**What this task involves:** Render the text of the rows below as a JSON list of strings, one string per line, with any blank lines omitted.

**Given records:**
· · · · ·
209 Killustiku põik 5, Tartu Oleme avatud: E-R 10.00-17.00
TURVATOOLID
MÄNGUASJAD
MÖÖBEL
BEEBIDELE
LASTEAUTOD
· · · · ·
**Your response:**
[
  "209 Killustiku põik 5, Tartu Oleme avatud: E-R 10.00-17.00",
  "TURVATOOLID",
  "MÄNGUASJAD",
  "MÖÖBEL",
  "BEEBIDELE",
  "LASTEAUTOD"
]